Testo e foto di Paolo Rausa
All’approssimarsi del Ferragosto si corre al mare, a rinfrescarsi. A meno che non si arrivi dal profondo sud, Salento, circondato dal mare, terra riarsa, attraversata dai ritmi della taranta. Da Milano, nel cuore della pianura padana, si può andare ovunque. Verso est, siamo attratti da una terra che ci sfugge. Generosa, come la sua gente, ma anche dolorosa per i fatti di storia anche recenti. Storie di confini, scorribande nel corso dei secoli, ma anche opportunità come l’idea di metteleuropea rilanciata dal germanista Claudio Magris e propalata dal giornalista Paolo Rumiz, triestino e di nonno austriaco. Vado indietro con la memoria, al 1980. Volontario in Irpinia, dolorosamente colpita dal sisma. Ho dato una mano nella raccolta e distribuzione delle derrate alimentari, nella logistica. Ho seguito poi le difficoltà della ricostruzione. In quel periodo, nel 1976, una terra nel nord Est dell’Italia, la Carnia, era stata investita da una tremenda onda o scia sismica. Paesi interi rasi al suolo. Uno fra questi, Venzone, medievale che aveva conservato doppia cinta muraria e l’impianto stradale originario, sopra Udine e vicino al confine austriaco, era stato ricostruito e in particolare il Duomo di S. Andrea.
Nessun ingegnere o architetto avrebbe scommesso sulla sua anastilosi. I cittadini numerano le pietre e le composero nel campo sportivo. Da qui una per una sulle rovine che si innalzarono, miracolosamente, nel nuovo tempio cristiano. Un paese che vanta l’orgoglio della sua storia e dei suoi monumenti, che cura il territorio come il proprio corpo! Ora straordinariamente dipinto dal viola della lavanda. Da Venzone a Cividale del Friuli, Forum Iulii, che vanta come ‘conditor’ Giulio Cesare.
La capitale dei Longobardi d’Italia ospita nel Museo Archeologico Nazionale oggetti d’uso quotidiano, monili e codici di questa popolazione che giungeva dal nord Europa e che si espanse in pianura padana facendo di Pavia la capitale del regno e fino a sud, a Benevento, divenendo cristiana, e venendo a contrasti con franchi e bizantini. Una bella cittadina, che ha conteso ad Udine e ad Aquileia la primazia politica e religiosa, una città nobile ed elegante nelle piazze e nei caffè che la invadono.

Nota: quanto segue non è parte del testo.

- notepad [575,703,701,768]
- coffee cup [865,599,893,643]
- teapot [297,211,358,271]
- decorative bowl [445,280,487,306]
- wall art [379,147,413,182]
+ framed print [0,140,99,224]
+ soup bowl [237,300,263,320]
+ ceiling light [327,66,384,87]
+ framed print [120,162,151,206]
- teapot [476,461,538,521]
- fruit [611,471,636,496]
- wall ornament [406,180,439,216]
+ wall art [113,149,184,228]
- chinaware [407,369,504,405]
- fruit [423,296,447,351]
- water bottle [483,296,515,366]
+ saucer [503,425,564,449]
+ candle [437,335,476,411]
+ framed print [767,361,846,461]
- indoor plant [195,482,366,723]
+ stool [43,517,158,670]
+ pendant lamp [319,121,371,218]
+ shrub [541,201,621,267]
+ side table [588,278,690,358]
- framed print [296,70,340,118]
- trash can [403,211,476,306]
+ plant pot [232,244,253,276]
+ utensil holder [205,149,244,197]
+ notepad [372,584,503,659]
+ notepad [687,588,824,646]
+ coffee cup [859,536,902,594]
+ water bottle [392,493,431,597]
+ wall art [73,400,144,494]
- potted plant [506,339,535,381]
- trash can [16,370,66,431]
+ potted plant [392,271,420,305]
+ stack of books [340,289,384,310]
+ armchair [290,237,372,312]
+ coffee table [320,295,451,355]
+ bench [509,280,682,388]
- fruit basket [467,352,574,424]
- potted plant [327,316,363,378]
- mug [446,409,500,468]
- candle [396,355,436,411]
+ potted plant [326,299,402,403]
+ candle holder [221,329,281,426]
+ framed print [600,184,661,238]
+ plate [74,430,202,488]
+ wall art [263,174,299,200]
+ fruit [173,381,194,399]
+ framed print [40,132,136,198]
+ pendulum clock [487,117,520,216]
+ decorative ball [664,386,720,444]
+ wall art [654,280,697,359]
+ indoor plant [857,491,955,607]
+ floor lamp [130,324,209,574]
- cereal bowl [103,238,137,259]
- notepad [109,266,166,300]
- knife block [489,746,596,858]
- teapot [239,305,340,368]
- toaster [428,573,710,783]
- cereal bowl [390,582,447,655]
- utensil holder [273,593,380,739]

Per raggiungere Aquileia si punta a sud, caposaldo della via Postumia che giungeva da Genova. Molto cara ai romani e allo stesso Giulio Cesare. Lo testimoniano i resti del foro, del porto fluviale e i numerosissimi monumenti funebri, i pavimenti a mosaico e i vetri multicolori e dalle forme più varie, gli oggetti d’ambra, che qui venivano lavorati ed esportati in tutto l’impero, conservati nel Museo archeologico. Una eredità raccolta dalla Chiesa nella funzione del Patriarcato. Ne è testimone la cattedrale romanica, costruita su una precedente chiesa altomedievale con pavimento a mosaico. Realtà che subirono le invasioni dei popoli dell’Europa orientale e dell’Asia, come gli Unni di Attila. E poi crebbero sotto la protezione della Repubblica di Venezia. Tergeste, Trieste, allunga l’influenza italica a est, sul mare verso l’Istria e a nord, porto di grande importanza per l‘impero austroungarico.
Città di frontiera, che raccoglie nei suoi caffè letterari quel clima di visione ultranazionale tipico di chi aspira a ritenere la città ombelico del mondo irradiante venti di pace. Invece subì i venti di guerra della prima e della seconda con le feroci reazioni sul Carso, le foibe, le lotte intestine, che avevano già avuto il battesimo di sangue sulle malghe di Porzùs.
Il colle di San Giusto con la cattedrale e il castello domina la città, che si sviluppa sulla parte bassa, ampiamente utilizzata dai romani che vi avevano eretto l’arco di epoca augustea e costruito un teatro dalla capacità di 6.000 posti. Ma è nella parte moderna, in quella piazza straordinaria che è chiamata ‘Unità d’Italia’ che fa mostra di sé, la città che vuole abbracciare tutta la penisola con la sua ampiezza. Un viaggio che merita altri e importanti approfondimenti che riguardano per es. il ruolo di snodo della comunità ebraica verso la terra promessa. La fuga e la possibilità di nuove prospettive, di una nuova vita, anche per chi resta se solo si riesca ad affermare quello spirito transfrontaliero che ha da sempre costituito la sua ricchezza, di una terra che trova espressione anche in quel fluido d’oro che è il friulano.